YOUR ASSIGNMENT:
In your copy, reproduce the entries exactly as they are, minus the images.

### MATERIAL FOR THIS TASK

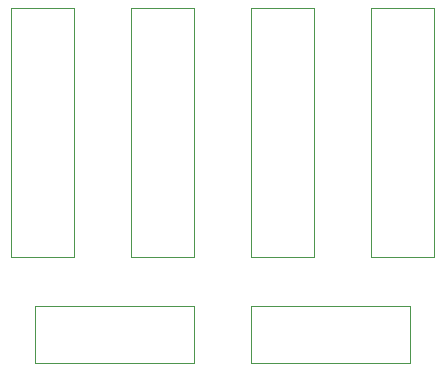
<source format=gbr>
G04 #@! TF.GenerationSoftware,KiCad,Pcbnew,(5.0.0)*
G04 #@! TF.CreationDate,2019-02-26T18:07:47+01:00*
G04 #@! TF.ProjectId,Potentiometer_mount_4LED,506F74656E74696F6D657465725F6D6F,rev?*
G04 #@! TF.SameCoordinates,Original*
G04 #@! TF.FileFunction,Other,User*
%FSLAX46Y46*%
G04 Gerber Fmt 4.6, Leading zero omitted, Abs format (unit mm)*
G04 Created by KiCad (PCBNEW (5.0.0)) date 02/26/19 18:07:47*
%MOMM*%
%LPD*%
G01*
G04 APERTURE LIST*
%ADD10C,0.050000*%
G04 APERTURE END LIST*
D10*
G04 #@! TO.C,From Stimlator*
X121600000Y-77400000D02*
X121600000Y-82200000D01*
X121600000Y-82200000D02*
X135100000Y-82200000D01*
X135100000Y-82200000D02*
X135100000Y-77400000D01*
X135100000Y-77400000D02*
X121600000Y-77400000D01*
G04 #@! TO.C,To LED*
X153400000Y-77400000D02*
X139900000Y-77400000D01*
X153400000Y-82200000D02*
X153400000Y-77400000D01*
X139900000Y-82200000D02*
X153400000Y-82200000D01*
X139900000Y-77400000D02*
X139900000Y-82200000D01*
G04 #@! TO.C,LED 1*
X124950000Y-73250000D02*
X124950000Y-52200000D01*
X119600000Y-73250000D02*
X124950000Y-73250000D01*
X119600000Y-52200000D02*
X119600000Y-73250000D01*
X124950000Y-52200000D02*
X119600000Y-52200000D01*
G04 #@! TO.C,LED 2*
X135110000Y-52200000D02*
X129760000Y-52200000D01*
X129760000Y-52200000D02*
X129760000Y-73250000D01*
X129760000Y-73250000D02*
X135110000Y-73250000D01*
X135110000Y-73250000D02*
X135110000Y-52200000D01*
G04 #@! TO.C,LED 3*
X145270000Y-73250000D02*
X145270000Y-52200000D01*
X139920000Y-73250000D02*
X145270000Y-73250000D01*
X139920000Y-52200000D02*
X139920000Y-73250000D01*
X145270000Y-52200000D02*
X139920000Y-52200000D01*
G04 #@! TO.C,LED 4*
X155430000Y-52200000D02*
X150080000Y-52200000D01*
X150080000Y-52200000D02*
X150080000Y-73250000D01*
X150080000Y-73250000D02*
X155430000Y-73250000D01*
X155430000Y-73250000D02*
X155430000Y-52200000D01*
G04 #@! TD*
M02*

</source>
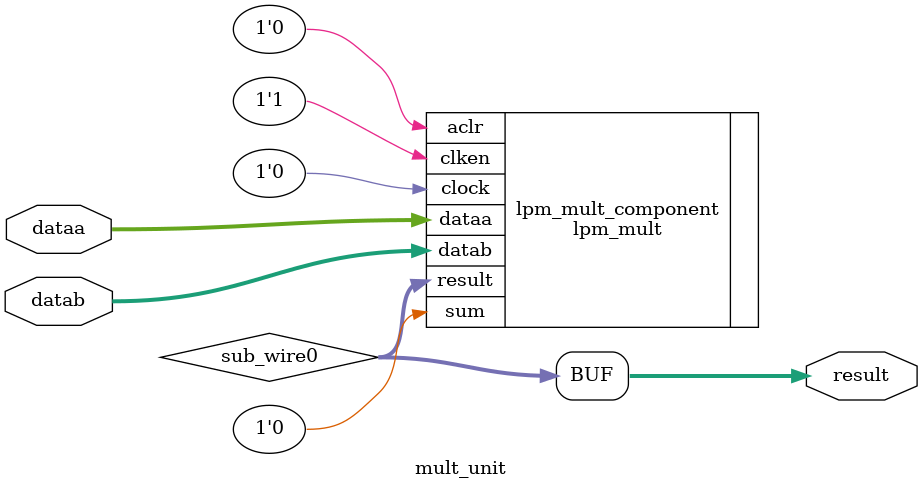
<source format=v>
module mult_unit (
	dataa,
	datab,
	result);
	input	[35:0]  dataa;
	input	[35:0]  datab;
	output	[71:0]  result;
	wire [71:0] sub_wire0;
	wire [71:0] result = sub_wire0[71:0];
	lpm_mult	lpm_mult_component (
				.dataa (dataa),
				.datab (datab),
				.result (sub_wire0),
				.aclr (1'b0),
				.clken (1'b1),
				.clock (1'b0),
				.sum (1'b0));
	defparam
		lpm_mult_component.lpm_hint = "MAXIMIZE_SPEED=9",
		lpm_mult_component.lpm_representation = "UNSIGNED",
		lpm_mult_component.lpm_type = "LPM_MULT",
		lpm_mult_component.lpm_widtha = 36,
		lpm_mult_component.lpm_widthb = 36,
		lpm_mult_component.lpm_widthp = 72;
endmodule
</source>
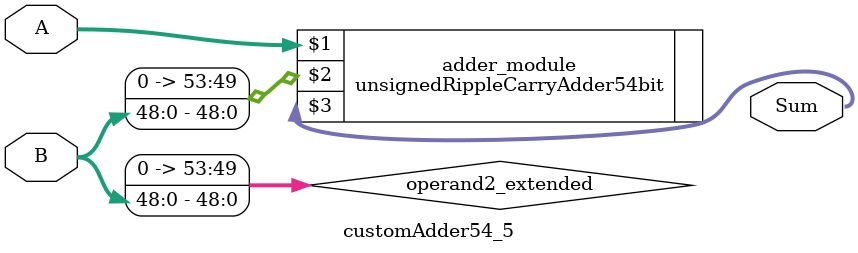
<source format=v>
module customAdder54_5(
                        input [53 : 0] A,
                        input [48 : 0] B,
                        
                        output [54 : 0] Sum
                );

        wire [53 : 0] operand2_extended;
        
        assign operand2_extended =  {5'b0, B};
        
        unsignedRippleCarryAdder54bit adder_module(
            A,
            operand2_extended,
            Sum
        );
        
        endmodule
        
</source>
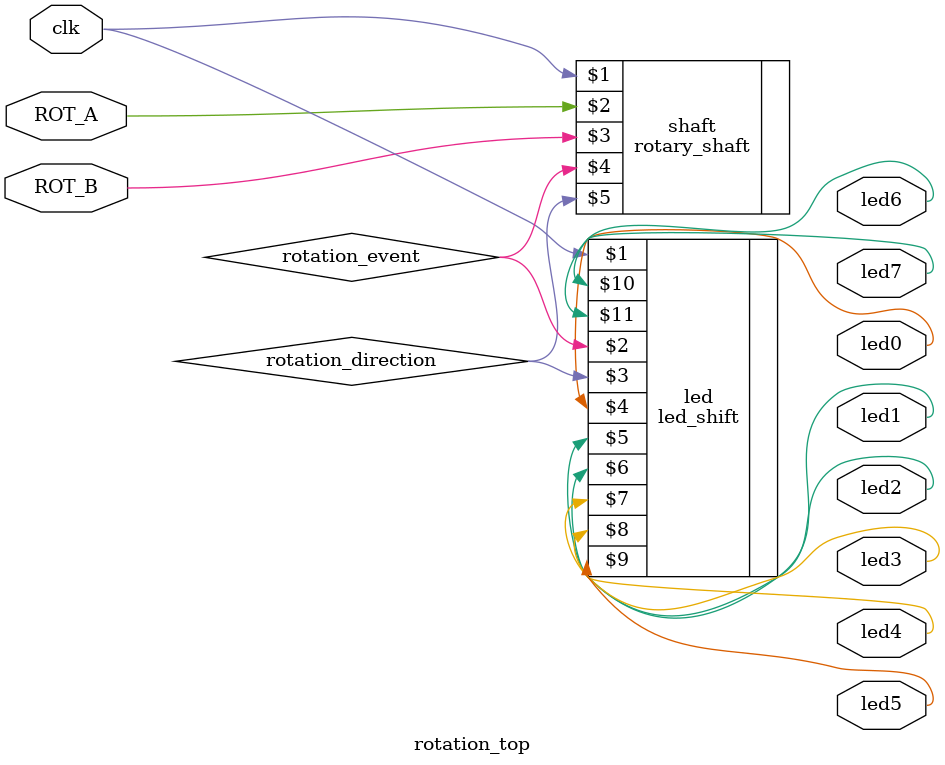
<source format=v>
`timescale 1ns / 1ps
module rotation_top(clk, ROT_A, ROT_B, led0, led1, led2, led3, led4, led5, led6, led7
    );
	 input clk, ROT_A, ROT_B;
	 output led0, led1, led2, led3, led4, led5, led6, led7;
	 wire led0, led1, led2, led3, led4, led5, led6, led7, rotation_event, rotation_direction;
	 
	 rotary_shaft shaft(clk, ROT_A, ROT_B,rotation_event, rotation_direction);
	 led_shift led(clk, rotation_event, rotation_direction,led0, led1, led2, led3, led4, led5, led6, led7);


endmodule
</source>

######

EXERCISE SOLUTION:
<source format=gbr>
G04 #@! TF.GenerationSoftware,KiCad,Pcbnew,(5.0.0)*
G04 #@! TF.CreationDate,2019-02-26T18:07:47+01:00*
G04 #@! TF.ProjectId,Potentiometer_mount_4LED,506F74656E74696F6D657465725F6D6F,rev?*
G04 #@! TF.SameCoordinates,Original*
G04 #@! TF.FileFunction,Other,User*
%FSLAX46Y46*%
G04 Gerber Fmt 4.6, Leading zero omitted, Abs format (unit mm)*
G04 Created by KiCad (PCBNEW (5.0.0)) date 02/26/19 18:07:47*
%MOMM*%
%LPD*%
G01*
G04 APERTURE LIST*
%ADD10C,0.050000*%
G04 APERTURE END LIST*
D10*
G04 #@! TO.C,From Stimlator*
X121600000Y-77400000D02*
X121600000Y-82200000D01*
X121600000Y-82200000D02*
X135100000Y-82200000D01*
X135100000Y-82200000D02*
X135100000Y-77400000D01*
X135100000Y-77400000D02*
X121600000Y-77400000D01*
G04 #@! TO.C,To LED*
X153400000Y-77400000D02*
X139900000Y-77400000D01*
X153400000Y-82200000D02*
X153400000Y-77400000D01*
X139900000Y-82200000D02*
X153400000Y-82200000D01*
X139900000Y-77400000D02*
X139900000Y-82200000D01*
G04 #@! TO.C,LED 1*
X124950000Y-73250000D02*
X124950000Y-52200000D01*
X119600000Y-73250000D02*
X124950000Y-73250000D01*
X119600000Y-52200000D02*
X119600000Y-73250000D01*
X124950000Y-52200000D02*
X119600000Y-52200000D01*
G04 #@! TO.C,LED 2*
X135110000Y-52200000D02*
X129760000Y-52200000D01*
X129760000Y-52200000D02*
X129760000Y-73250000D01*
X129760000Y-73250000D02*
X135110000Y-73250000D01*
X135110000Y-73250000D02*
X135110000Y-52200000D01*
G04 #@! TO.C,LED 3*
X145270000Y-73250000D02*
X145270000Y-52200000D01*
X139920000Y-73250000D02*
X145270000Y-73250000D01*
X139920000Y-52200000D02*
X139920000Y-73250000D01*
X145270000Y-52200000D02*
X139920000Y-52200000D01*
G04 #@! TO.C,LED 4*
X155430000Y-52200000D02*
X150080000Y-52200000D01*
X150080000Y-52200000D02*
X150080000Y-73250000D01*
X150080000Y-73250000D02*
X155430000Y-73250000D01*
X155430000Y-73250000D02*
X155430000Y-52200000D01*
G04 #@! TD*
M02*

</source>
<source format=v>
module mult_unit (
	dataa,
	datab,
	result);
	input	[35:0]  dataa;
	input	[35:0]  datab;
	output	[71:0]  result;
	wire [71:0] sub_wire0;
	wire [71:0] result = sub_wire0[71:0];
	lpm_mult	lpm_mult_component (
				.dataa (dataa),
				.datab (datab),
				.result (sub_wire0),
				.aclr (1'b0),
				.clken (1'b1),
				.clock (1'b0),
				.sum (1'b0));
	defparam
		lpm_mult_component.lpm_hint = "MAXIMIZE_SPEED=9",
		lpm_mult_component.lpm_representation = "UNSIGNED",
		lpm_mult_component.lpm_type = "LPM_MULT",
		lpm_mult_component.lpm_widtha = 36,
		lpm_mult_component.lpm_widthb = 36,
		lpm_mult_component.lpm_widthp = 72;
endmodule
</source>
<source format=v>
module customAdder54_5(
                        input [53 : 0] A,
                        input [48 : 0] B,
                        
                        output [54 : 0] Sum
                );

        wire [53 : 0] operand2_extended;
        
        assign operand2_extended =  {5'b0, B};
        
        unsignedRippleCarryAdder54bit adder_module(
            A,
            operand2_extended,
            Sum
        );
        
        endmodule
        
</source>
<source format=v>
`timescale 1ns / 1ps
module rotation_top(clk, ROT_A, ROT_B, led0, led1, led2, led3, led4, led5, led6, led7
    );
	 input clk, ROT_A, ROT_B;
	 output led0, led1, led2, led3, led4, led5, led6, led7;
	 wire led0, led1, led2, led3, led4, led5, led6, led7, rotation_event, rotation_direction;
	 
	 rotary_shaft shaft(clk, ROT_A, ROT_B,rotation_event, rotation_direction);
	 led_shift led(clk, rotation_event, rotation_direction,led0, led1, led2, led3, led4, led5, led6, led7);


endmodule
</source>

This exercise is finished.